Not all memories are great - from the worst: the bastard burglars who trashed our bedroom, and the day the police and their dogs chased other suspected burglars through our garden, to the relatively minor: the Wednesday morning bin-liner devastation wrought by too-friendly neighbourhood foxes and the endless cash expended in pursuit of a fully functioning and legal boiler.

In the digital age memories, good and bad, are so easily captured that you’d think we’d all have less “stuff”. Well, you’d be wrong in my case. Exactly because digital mementos reside within that laptop, iPad or cloud, physical ones have taken on even greater resonance.

Thus, I can’t bear to part with any souvenirs of five years lived in New York, and a previous London life, let alone the last five years.

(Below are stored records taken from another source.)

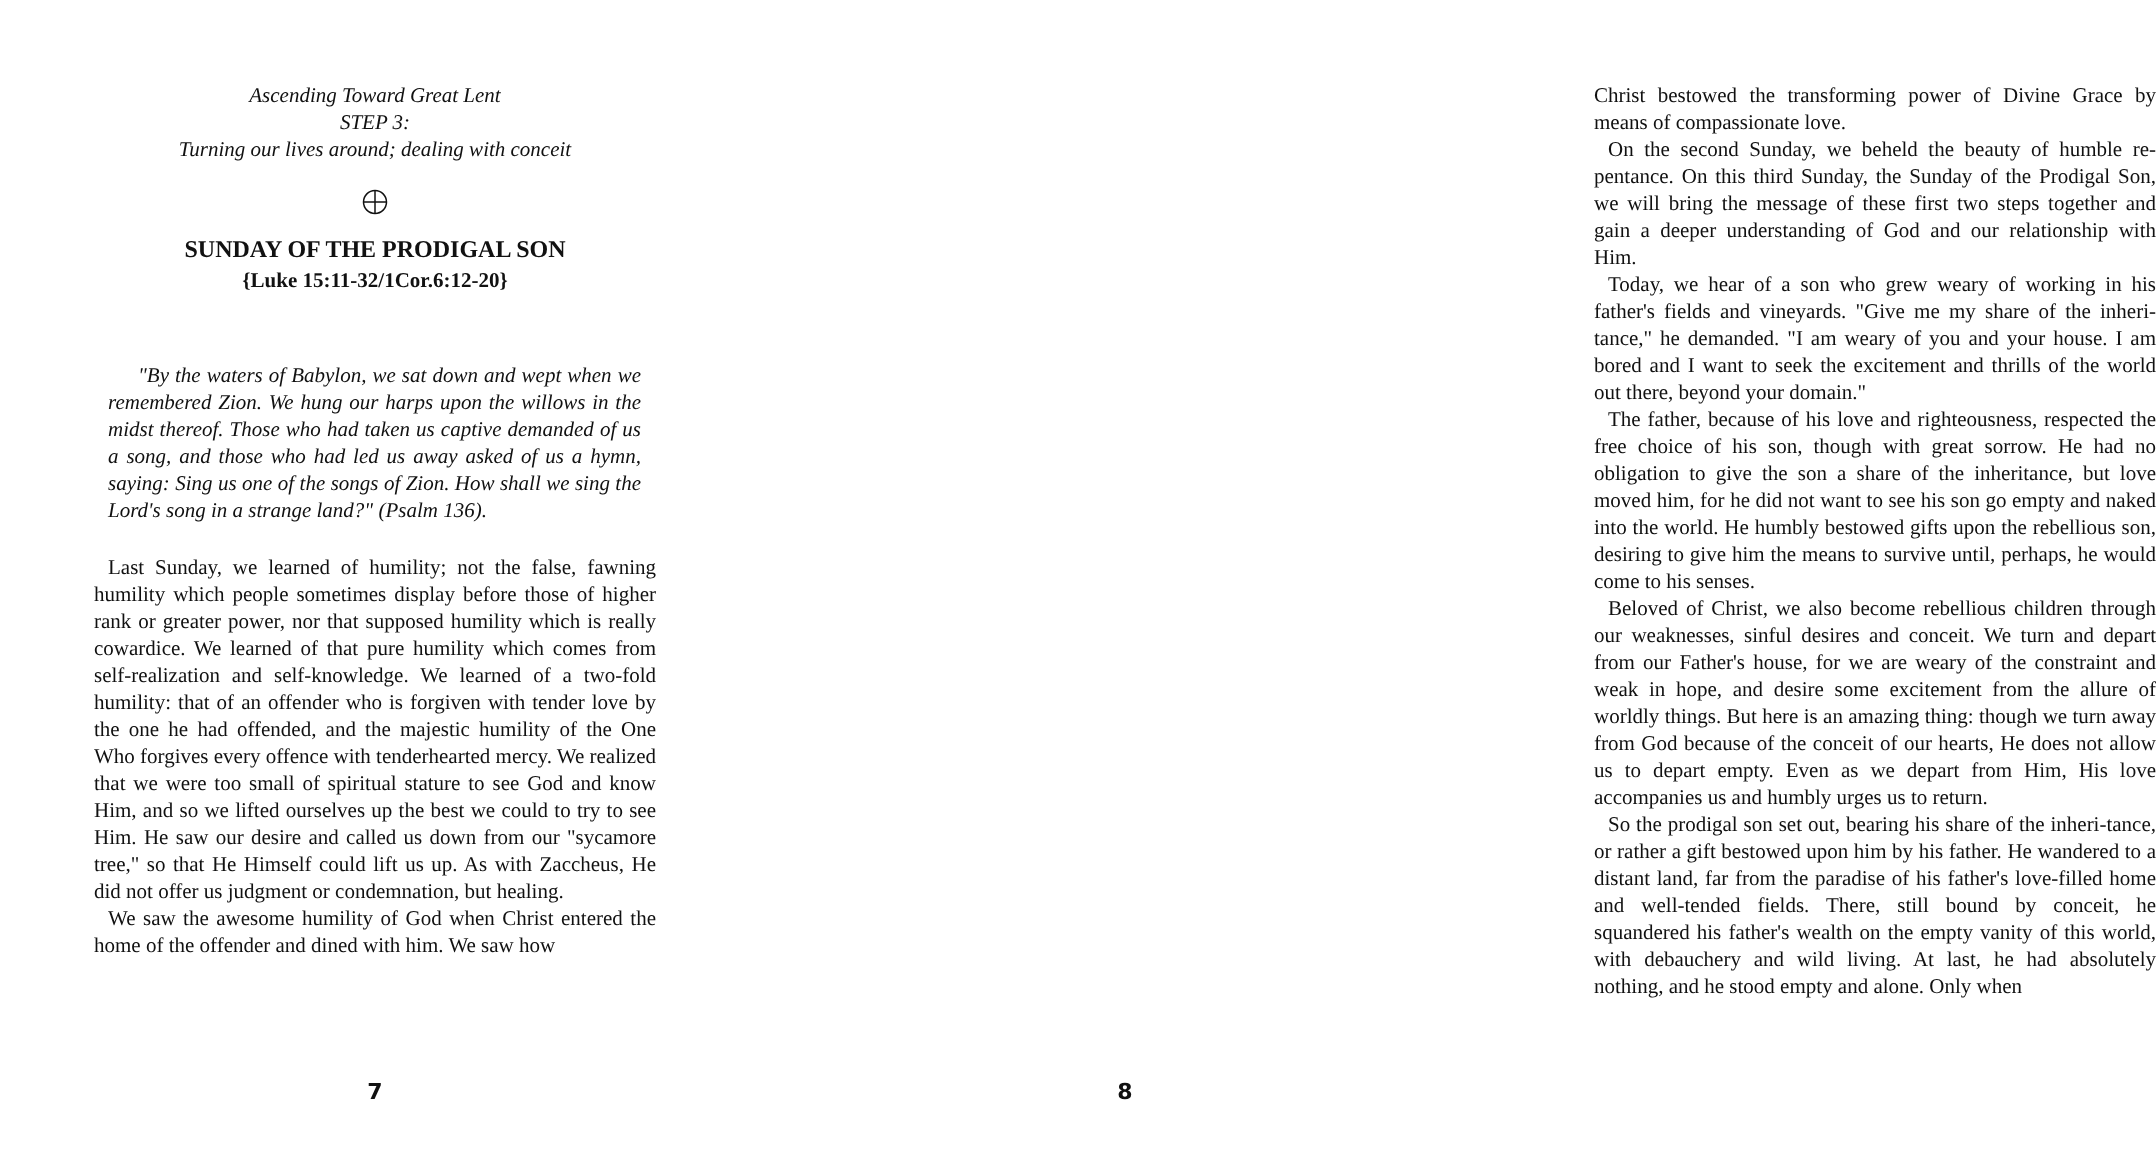Ascending Toward Great Lent
STEP 3:
Turning our lives around; dealing with conceit
SUNDAY OF THE PRODIGAL SON
{Luke 15:11-32/1Cor.6:12-20}
"By the waters of Babylon, we sat down and wept when we remembered Zion. We hung our harps upon the willows in the midst thereof. Those who had taken us captive demanded of us a song, and those who had led us away asked of us a hymn, saying: Sing us one of the songs of Zion. How shall we sing the Lord's song in a strange land?" (Psalm 136).
Last Sunday, we learned of humility; not the false, fawning humility which people sometimes display before those of higher rank or greater power, nor that supposed humility which is really cowardice. We learned of that pure humility which comes from self-realization and self-knowledge. We learned of a two-fold humility: that of an offender who is forgiven with tender love by the one he had offended, and the majestic humility of the One Who forgives every offence with tenderhearted mercy. We realized that we were too small of spiritual stature to see God and know Him, and so we lifted ourselves up the best we could to try to see Him. He saw our desire and called us down from our "sycamore tree," so that He Himself could lift us up. As with Zaccheus, He did not offer us judgment or condemnation, but healing.
We saw the awesome humility of God when Christ entered the home of the offender and dined with him. We saw how
7
Christ bestowed the transforming power of Divine Grace by means of compassionate love.
On the second Sunday, we beheld the beauty of humble re-pentance. On this third Sunday, the Sunday of the Prodigal Son, we will bring the message of these first two steps together and gain a deeper understanding of God and our relationship with Him.
Today, we hear of a son who grew weary of working in his father's fields and vineyards. "Give me my share of the inheri-tance," he demanded. "I am weary of you and your house. I am bored and I want to seek the excitement and thrills of the world out there, beyond your domain."
The father, because of his love and righteousness, respected the free choice of his son, though with great sorrow. He had no obligation to give the son a share of the inheritance, but love moved him, for he did not want to see his son go empty and naked into the world. He humbly bestowed gifts upon the rebellious son, desiring to give him the means to survive until, perhaps, he would come to his senses.
Beloved of Christ, we also become rebellious children through our weaknesses, sinful desires and conceit. We turn and depart from our Father's house, for we are weary of the constraint and weak in hope, and desire some excitement from the allure of worldly things. But here is an amazing thing: though we turn away from God because of the conceit of our hearts, He does not allow us to depart empty. Even as we depart from Him, His love accompanies us and humbly urges us to return.
So the prodigal son set out, bearing his share of the inheri-tance, or rather a gift bestowed upon him by his father. He wandered to a distant land, far from the paradise of his father's love-filled home and well-tended fields. There, still bound by conceit, he squandered his father's wealth on the empty vanity of this world, with debauchery and wild living. At last, he had absolutely nothing, and he stood empty and alone. Only when
8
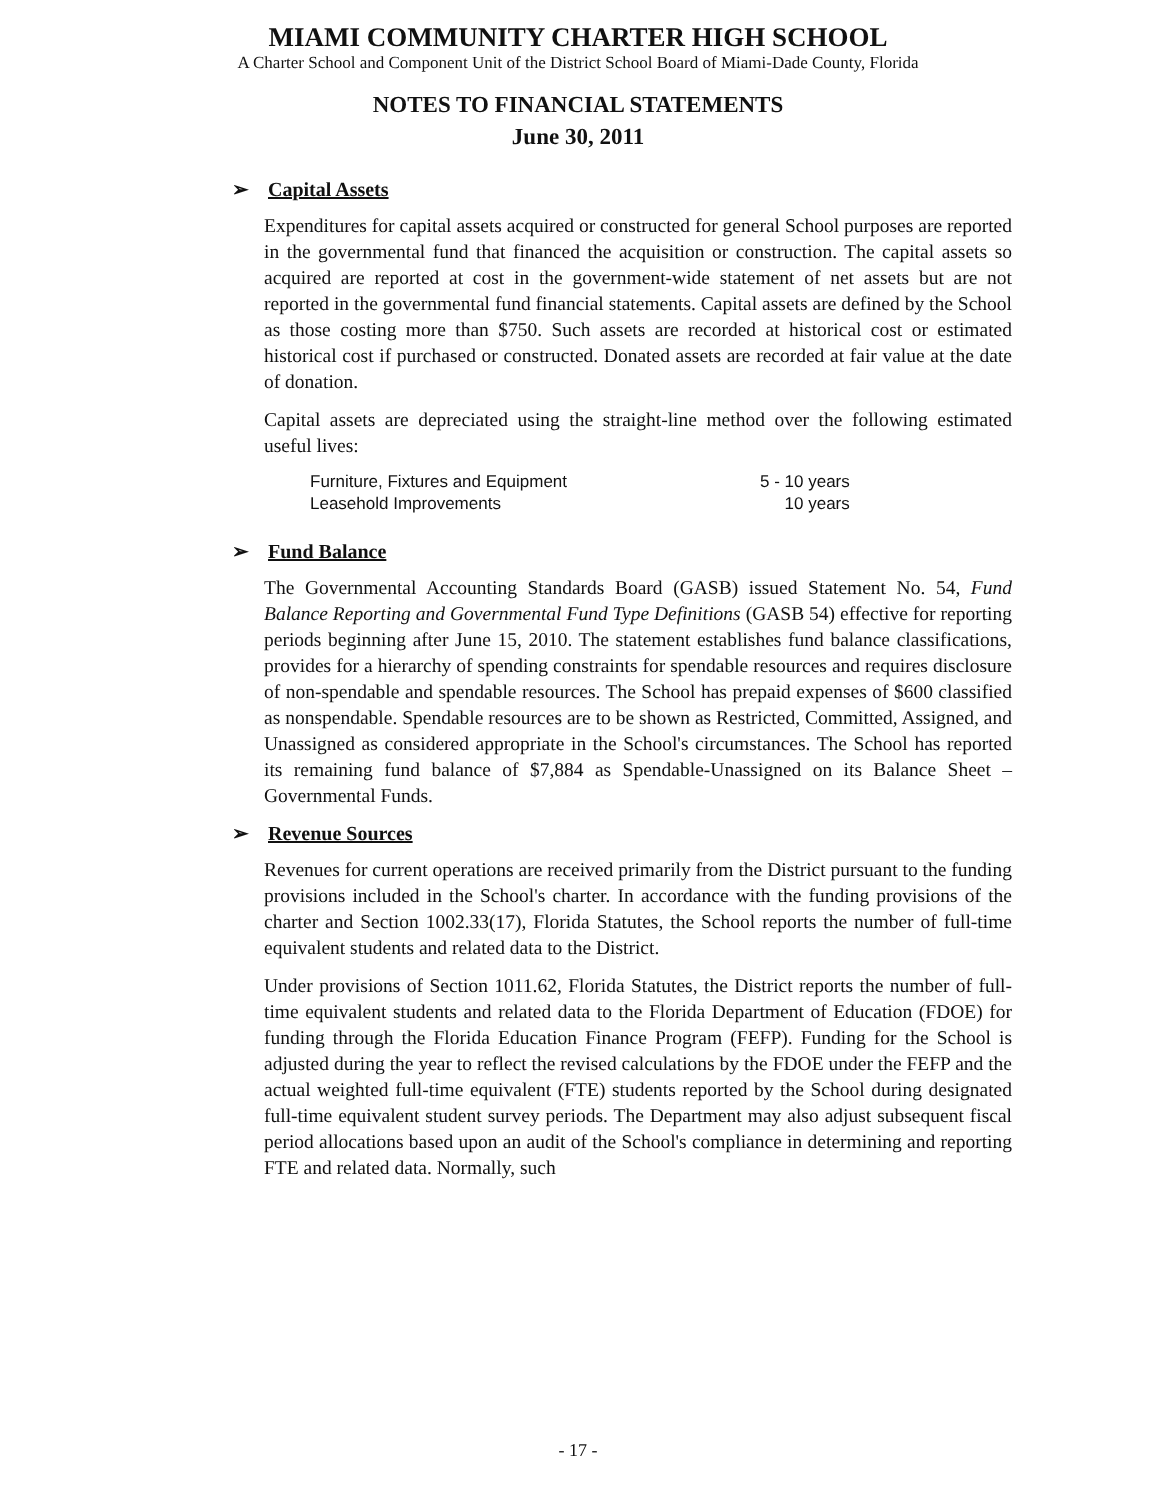MIAMI COMMUNITY CHARTER HIGH SCHOOL
A Charter School and Component Unit of the District School Board of Miami-Dade County, Florida
NOTES TO FINANCIAL STATEMENTS
June 30, 2011
➢ Capital Assets
Expenditures for capital assets acquired or constructed for general School purposes are reported in the governmental fund that financed the acquisition or construction. The capital assets so acquired are reported at cost in the government-wide statement of net assets but are not reported in the governmental fund financial statements. Capital assets are defined by the School as those costing more than $750. Such assets are recorded at historical cost or estimated historical cost if purchased or constructed. Donated assets are recorded at fair value at the date of donation.
Capital assets are depreciated using the straight-line method over the following estimated useful lives:
| Furniture, Fixtures and Equipment | 5 - 10 years |
| Leasehold Improvements | 10 years |
➢ Fund Balance
The Governmental Accounting Standards Board (GASB) issued Statement No. 54, Fund Balance Reporting and Governmental Fund Type Definitions (GASB 54) effective for reporting periods beginning after June 15, 2010. The statement establishes fund balance classifications, provides for a hierarchy of spending constraints for spendable resources and requires disclosure of non-spendable and spendable resources. The School has prepaid expenses of $600 classified as nonspendable. Spendable resources are to be shown as Restricted, Committed, Assigned, and Unassigned as considered appropriate in the School's circumstances. The School has reported its remaining fund balance of $7,884 as Spendable-Unassigned on its Balance Sheet – Governmental Funds.
➢ Revenue Sources
Revenues for current operations are received primarily from the District pursuant to the funding provisions included in the School's charter. In accordance with the funding provisions of the charter and Section 1002.33(17), Florida Statutes, the School reports the number of full-time equivalent students and related data to the District.
Under provisions of Section 1011.62, Florida Statutes, the District reports the number of full-time equivalent students and related data to the Florida Department of Education (FDOE) for funding through the Florida Education Finance Program (FEFP). Funding for the School is adjusted during the year to reflect the revised calculations by the FDOE under the FEFP and the actual weighted full-time equivalent (FTE) students reported by the School during designated full-time equivalent student survey periods. The Department may also adjust subsequent fiscal period allocations based upon an audit of the School's compliance in determining and reporting FTE and related data. Normally, such
- 17 -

Then there’s holiday “tat”: tickets to Pompeii, the Langkawi turtles, cowboy hats from the Alamo, tea-tins from Thailand. And what about those LUFC and FFC matchday programmes? We haven’t even mentioned clothes!

I used to watch Obsessive Compulsive Hoarders or The Hoarder Next Door with horror, until the girls ever so kindly pointed out that I’ve become that person. But, dear reader, how do you throw out those memories? I can scarcely do the charity shop thing, let alone eBay. I’m in need of real help before Thursday because I am being told, firmly, that “it’s not going to number 9”. Purple fleece from the launch of a previous newspaper anyone? Anyone?